» **Excerpt provided**

====

Maybe I'm paranoid but envision a bear ripping through that thin cloth and taking a bite out of me as I sleep. No thanks, I'll stick to my hard walls!


----------



## seminole wind (Aug 22, 2015)

HAHAHA very funny. I don't think Florida bears can reach that high. I've never slept in a tent. Ever. I'm probably not a tent person. There's not a whole lot of storage space in there. No pantry. Sometimes I wonder what these people think. 3 double beds/or queen, so that would be sleeps 6 plus you can squeeze 4 more in there if needed, LOL. But if there's 3 beds for 6 people, where is everyone going to keep their stuff?


----------



## seminole wind (Aug 22, 2015)

chickenqueen said:


> The camper sounds awesome.Just think of all the adventures you can have and state parks are fun and offer all kinds of activities for all ages.Plus,no 2 are alike and you get to see Mother Nature at her finest.I use the state parks for fishing and hunting and am lucky there are several close to me.Good luck w/ your purchase.


I have a big book of Florida state parks. There are so many and some are beautiful. I have found a few that have a winding river that looks really cool. I think Kissimmee, the one we're going to , has 3 lakes that are connected by canals (?) so you can canoe your little heart out. I don't have a canoe. There are also a lot of springs in Florida.


----------



## havasu (Jun 21, 2012)

My way of thinking is with the initial cost of a towable trailer, the loss of gas mileage, the storage fee when you are not using it, the maintenance to keep it running good, or the cost of the nightly fee at a campground, I could put mama into a nice Hilton where they scrub your toilet and make your bed daily.

====

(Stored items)
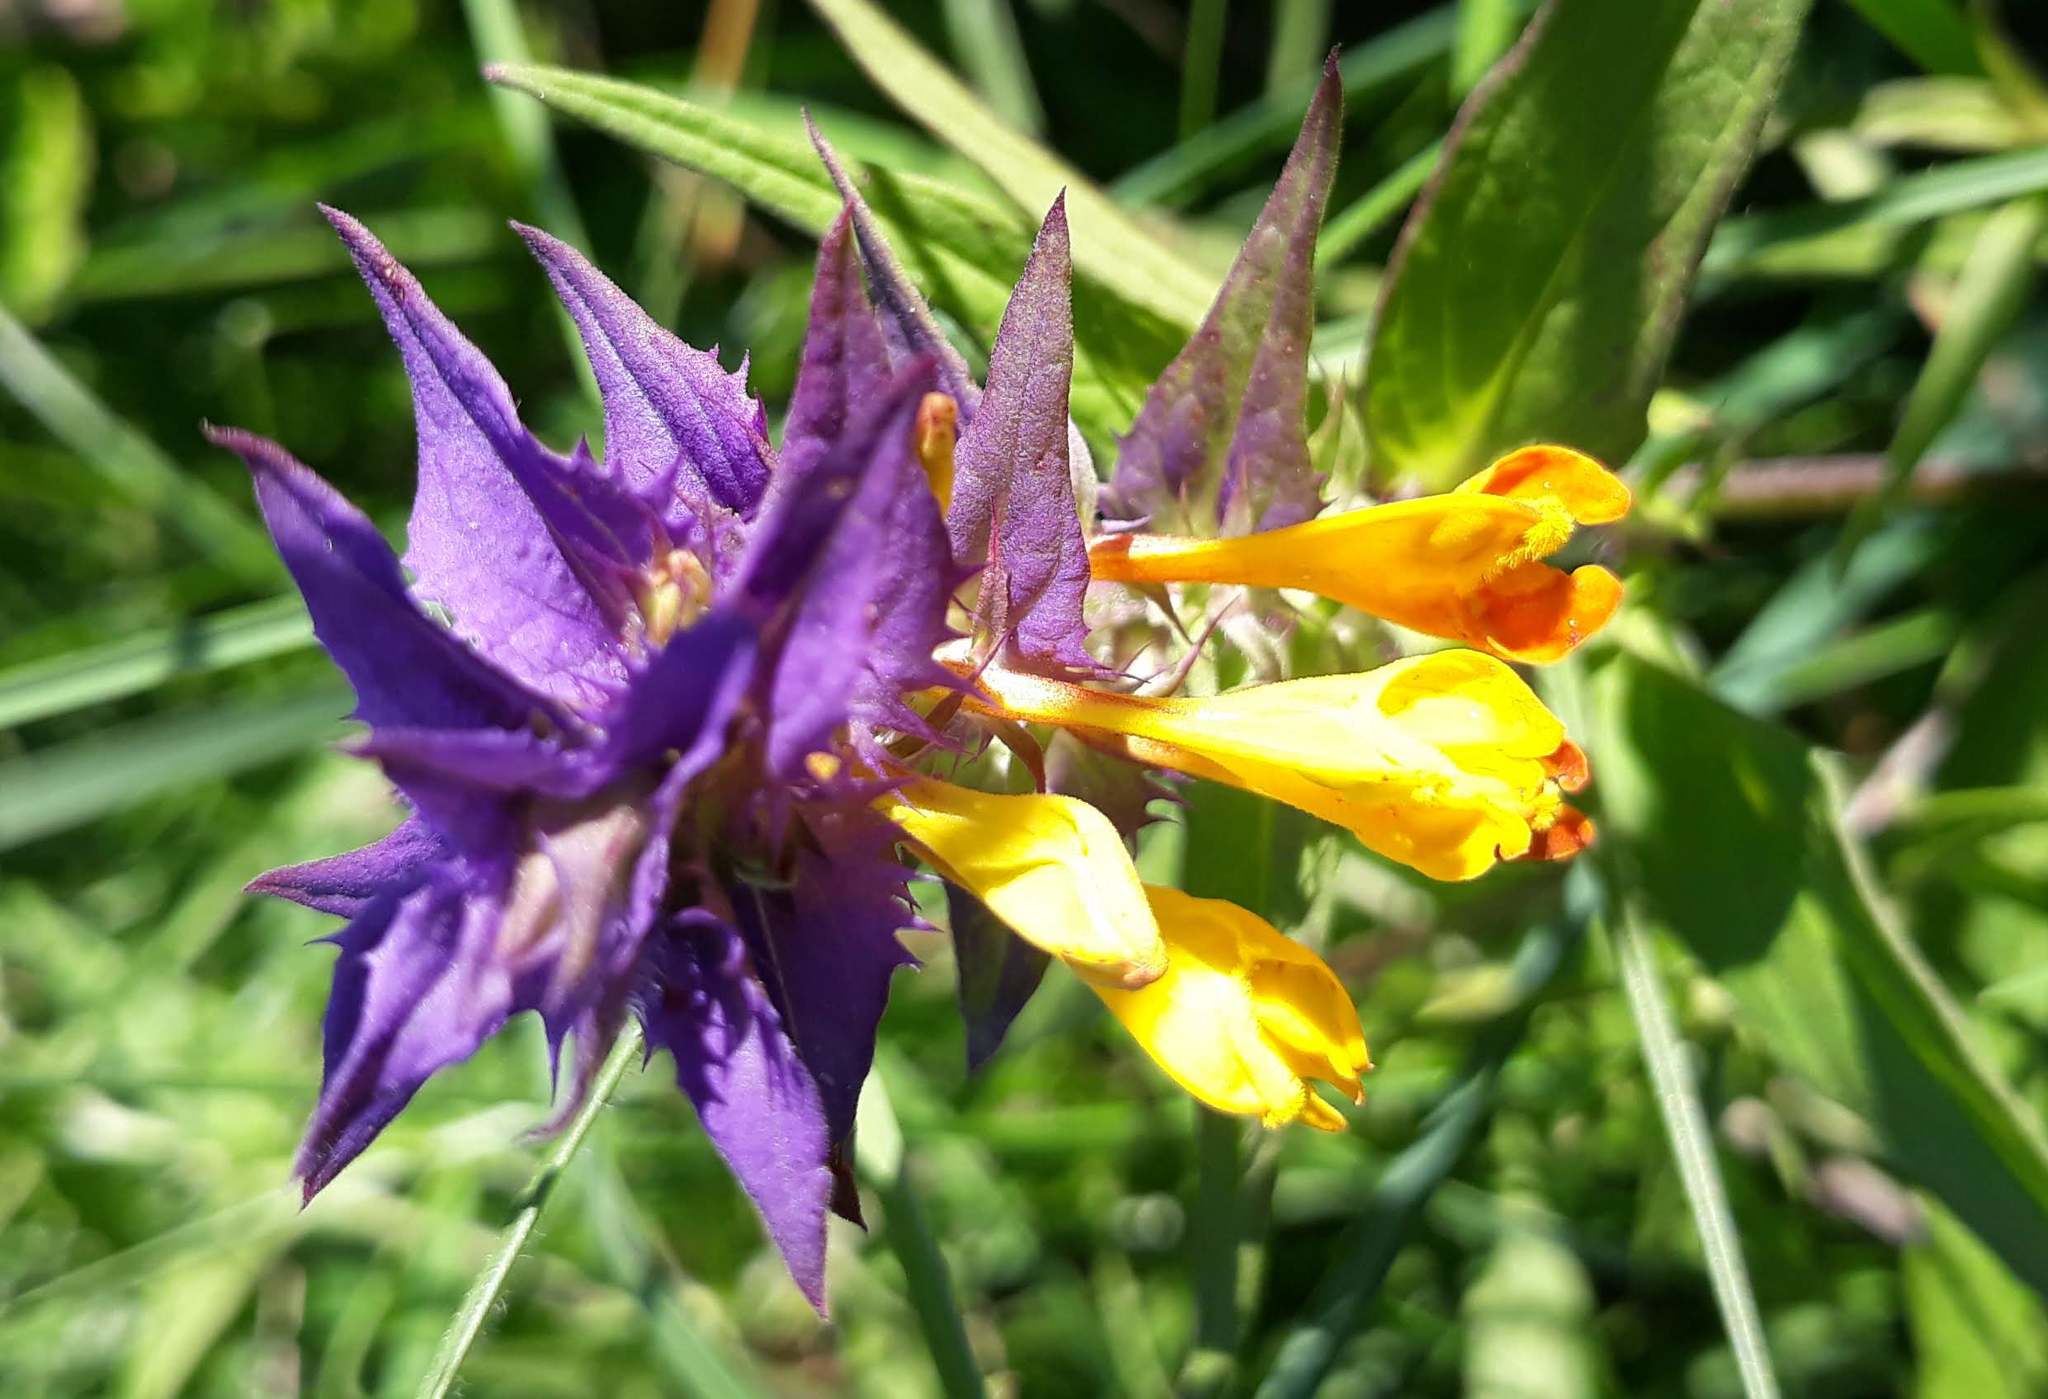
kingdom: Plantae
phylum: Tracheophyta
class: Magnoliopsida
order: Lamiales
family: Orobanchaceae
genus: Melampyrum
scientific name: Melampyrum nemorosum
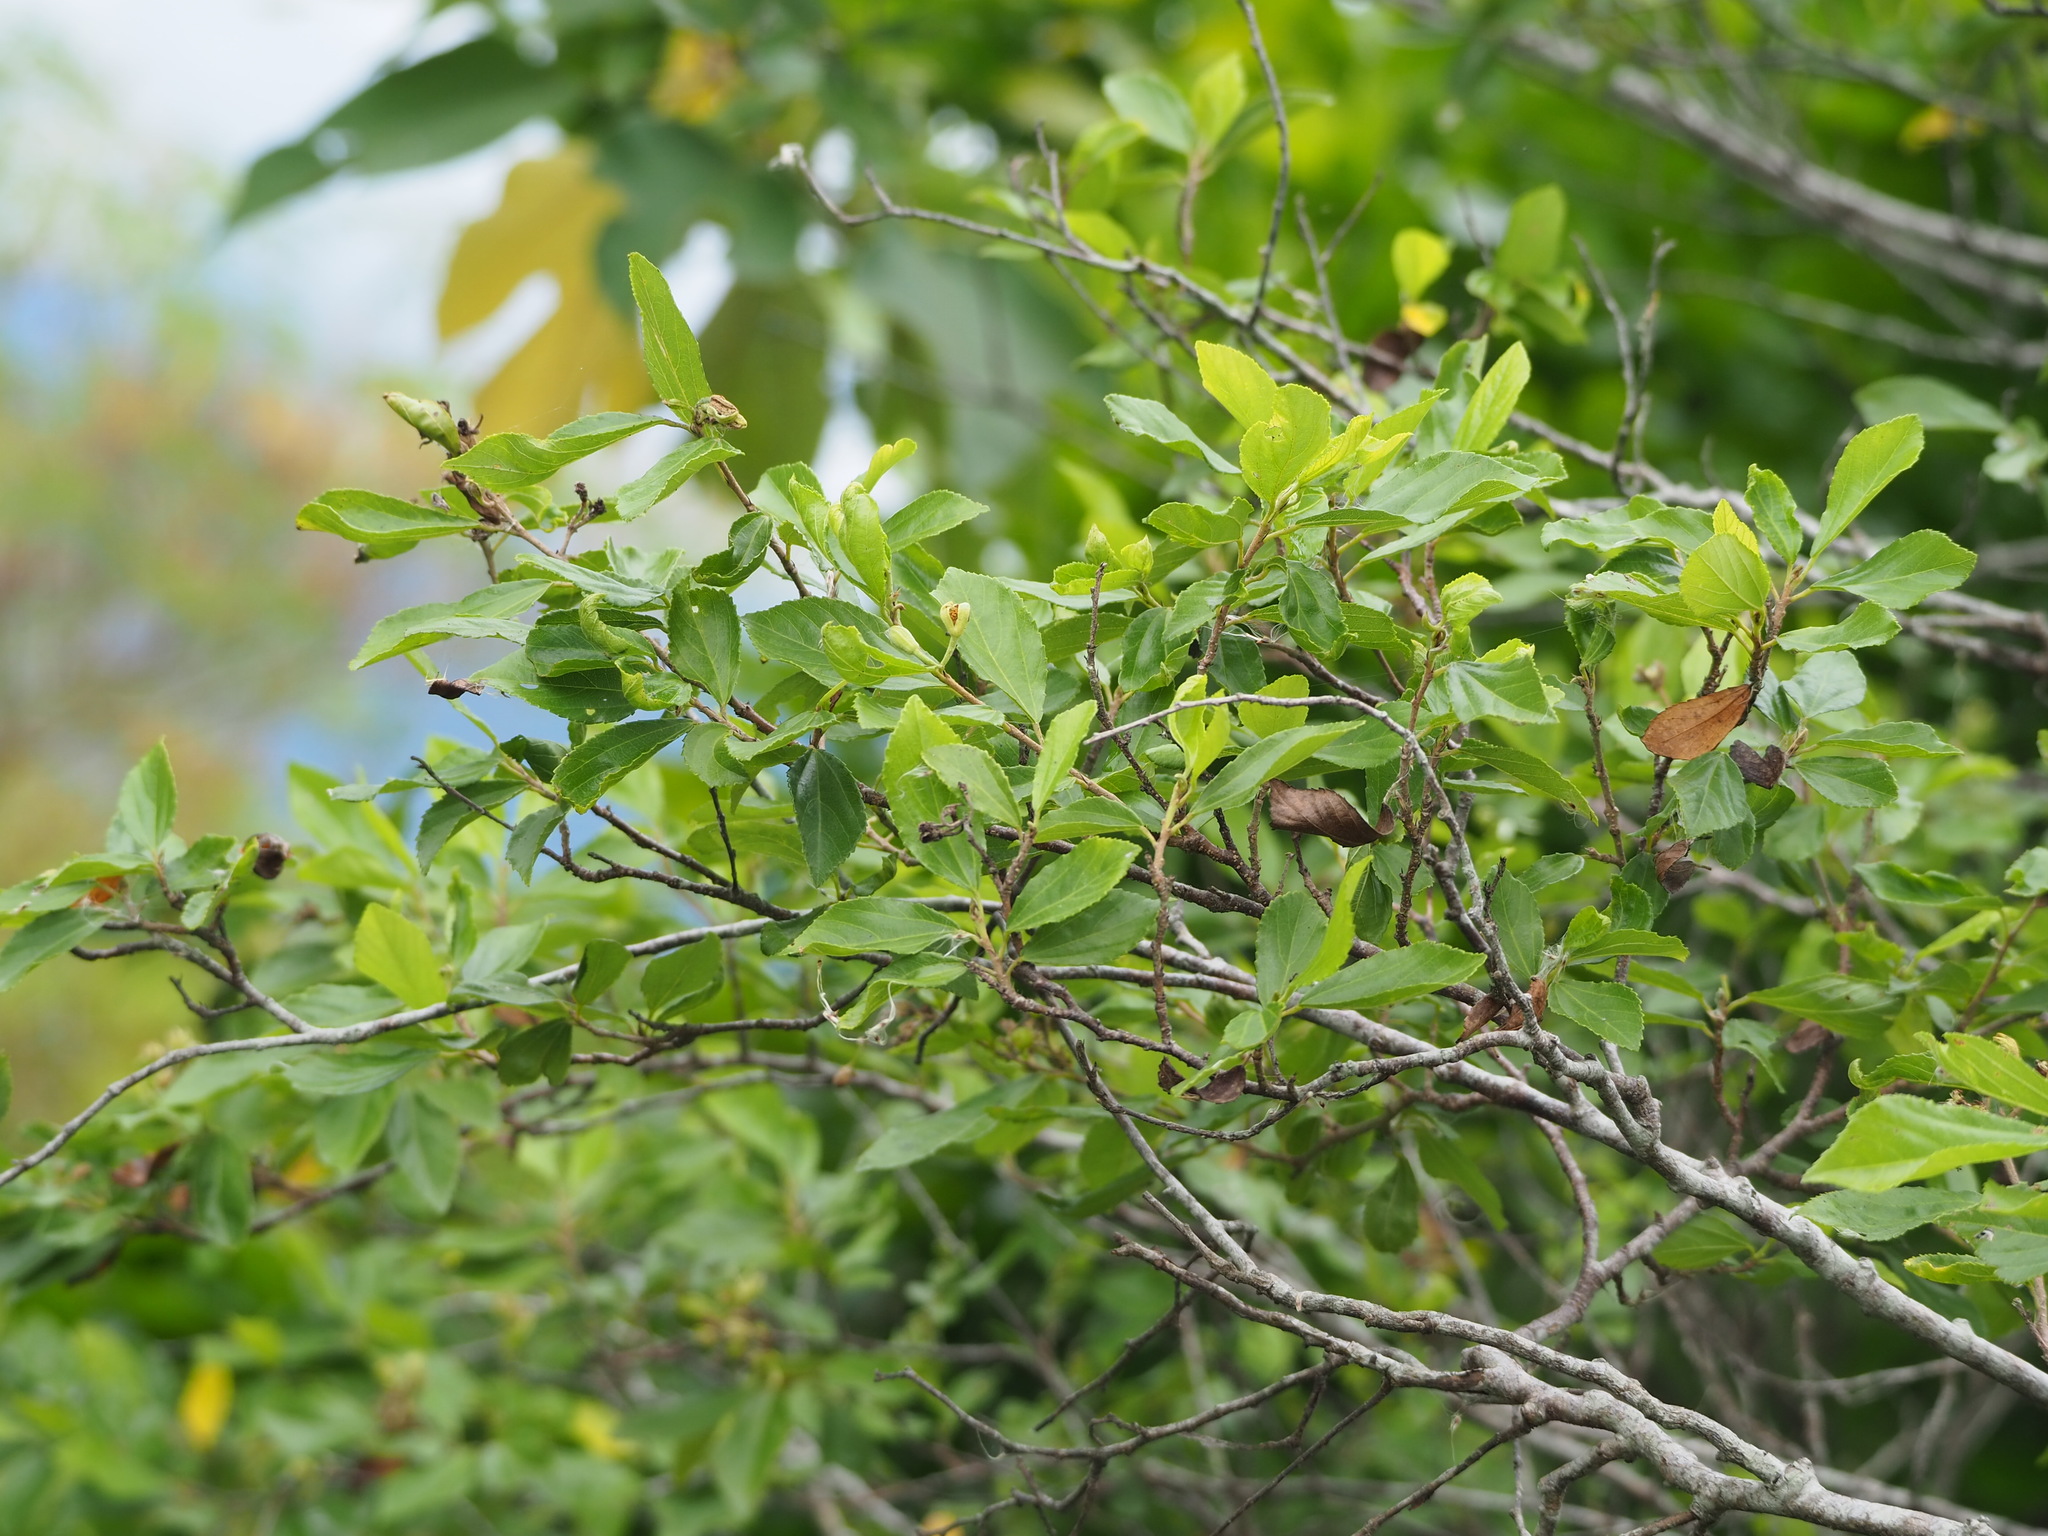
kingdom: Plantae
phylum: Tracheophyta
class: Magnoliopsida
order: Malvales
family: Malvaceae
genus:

====

» **Tasks**
A. Duplicate the part of the camping thread starting at "My way of thinking" and ending at "your bed daily.".
B. Pick up the camping thread after its last post and continue writing it.
The listing was drawn from a separate source.

» **Answers for this exercise**
A.
My way of thinking is with the initial cost of a towable trailer, the loss of gas mileage, the storage fee when you are not using it, the maintenance to keep it running good, or the cost of the nightly fee at a campground, I could put mama into a nice Hilton where they scrub your toilet and make your bed daily.

B.
----------



## robin416 (Sep 8, 2013)

Sorry, Havasu, I'm with Karen on this one. Nothing makes up for a bed that is yours, sheets that are yours. A space where you can put on a pot of coffee and sit back and enjoy it.

The one thing I saw that I don't like with the TT is no counter space. At least in our MH I had the dinette directly across from my stove so I had that to use when cooking. The larger fridge is not a waste. That eliminates having to use a cooler or coolers. And if it's the same, propane, can be fired up before hand to keep things cold for the trip.


----------



## havasu (Jun 21, 2012)

Yeah, I honestly do love being in a nice campground, sucking on a cup of coffee while watching the fire in the firepit. Problem is I would probably be doing this alone since _the other half_ would be staying at the local Marriott...


----------



## robin416 (Sep 8, 2013)

I think I know why she would prefer the Mariotte over the RV or tent. Ninety percent of the time the woman is the one dealing with all of the cooking and clean up. More like being at home but harder.


----------



## havasu (Jun 21, 2012)

Yeah, but us guys are the ones doing the chopping, the bug killing, stoking the fire, doing the hunting, fishing, etc.


----------



## robin416 (Sep 8, 2013)

Drinking the beer.


----------



## havasu (Jun 21, 2012)

Well yeah, the essentials, right?


----------



## seminole wind (Aug 22, 2015)

I got to try hard to find my Shiner's beer. I'm planning my "mostly cook outside" , will use the grill they have. But I bought one of those things that people use to cook fish in that close flat so you don't have to flip things . Might be good for zucchini and tomatoes. Make 3 bean salad. And something else.

I guess I would prefer my own little "home" than a hotel room. I feel that either you like camping or you don't. It's not an issue of saving money. I don't think you do save money. My daughter taught me that going to state parks is great. I always had the mindset that camping was KOA and it was to be on the way somewhere. Hubby had a motor home up til about 8 months ago. There is something not right about a motor home (Money Pit) sitting in the yard depreciating and has cost $50k and hubby will be paying for years at $500. per month. So I talked him into selling it. I got on the camper kick after camping with daughter and family. I have no guilt about the thing sitting in our yard not used often. The campground is $20 a night plus electric and has water at each site. 

Lake Kissimmee Park (Sunday) looks great. The camping area is in between 3 lakes that are connected by "canals" so it's a canoe dream.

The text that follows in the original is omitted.